George Osborne’s budget today… I cannot comment on the amendments to working tax credit or to the changes to income and inheritance tax as these are issues that do not currently affect me. What I can comment on, however, is the adjustment to the student loan system which I am more than familiar with having just completed my second year at university. The key change here is that the maintenance ‘grants’ which have previously been administered to students from lower income households will now be scrapped and replaced with additional loans.
Maybe Osborne has forgotten about the debt his previous government has burdened the student population with.
My issue is this: university is outrageously expensive. I pay £9,000 per year as a UK student for less than six hours contact time a week, to sit in a 50 minute lecture and read notes off a power point slide that the university pays an annual Microsoft subscription for. I have a personal tutor that I have met once, who would not know me if I passed him in the street, and I often find myself around assessment periods struggling to get hold of a key module text because there are only two copies in the library with no electronic version available.
Besides all of that, I would never choose not to be at university because, admittedly, I enjoy studying history. I am sure this is the same for most students who will be faced with a debt of £27,000 in tuition fees, without even considering the extra £10-15K maintenance loan on top of that sum (approx). I am at university with the thought that by spending all of this money, it will eventually pay off in assisting me in the career of my choice. This is teeth-biting optimism, especially in a highly competitive and difficult jobs market, however, I remain hopeful.
A maintenance grant does two things:
1) It reassures families on low income households that their son/daughter will be financially secure and releases the pressure felt by parents that they need to scrimp and save to the last penny to support their child.
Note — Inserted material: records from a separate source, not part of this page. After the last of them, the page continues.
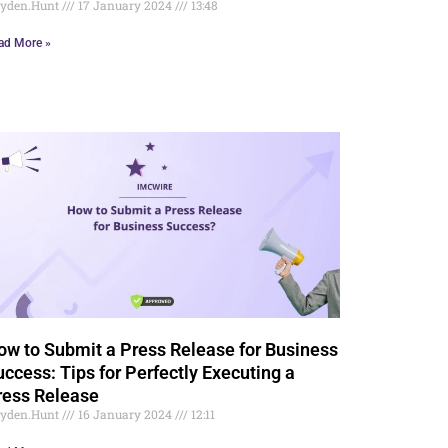
yden.Hunt
17 January 2024
13:48
ad More »
ow to Submit a Press Release for Business
uccess: Tips for Perfectly Executing a
ress Release
yden.Hunt
16 January 2024
12:11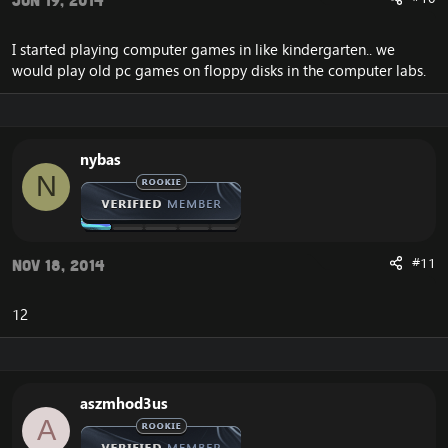
Jun 19, 2014
I started playing computer games in like kindergarten.. we
would play old pc games on floppy disks in the computer labs.
nybas
N
#11
Nov 18, 2014
12
aszmhod3us
A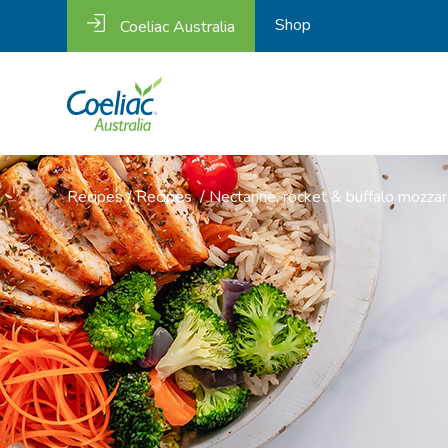
Shop
Coeliac Australia
Recipes
/
Recipes
/
Nectarine, rocket & buffalo mozzar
2) It incentivised going to university. A key agenda for the government is to raise the number of people from lower household incomes and poorer backgrounds in higher education. A grant encourages young adults from these socio-economic backgrounds that they have an equal opportunity to go onto university, and that they will be financially secure at the same time.
I am guilty of moaning about the limited student ‘loan’ I receive and the student finance system as a whole. I firmly believe that each student should have their rent entirely covered for the year which would be much fairer and equal. This would ensure students are on an equal financial footing, preventing students from the middle income bracket worrying about rent prices because their maintenance loan does not cover it. I specifically believe this would relieve pressure off of parents who do struggle to throw in the extra £200 each month and would help to make the student more financially independent.
I do, however, think it is absolutely fair that those from a lower income background should receive some assistance in the form of a grant, rather than a loan. If the government wants to increase the debt students pay, show us where that money is going. Every student is already in enough debt as it is paying off ‘loans’ – at least when students received a grant they feel safe in the knowledge that they do not have to pay it back. I have most definitely struggled to see where my £18,000 has gone based on some of the reasons stated previously.
Removing grants in their entirety will only make university seem even more financially daunting than it already is. A policy like this will only discourage the very individuals the government wants to see at university from attending. We live in a society that should help where it can, and the replacement of a maintenance ‘grant’ with more loan is fundamentally wrong. It does not make university more enticing and it fails to diversify the university system with a broader pool of applicants from low income backgrounds.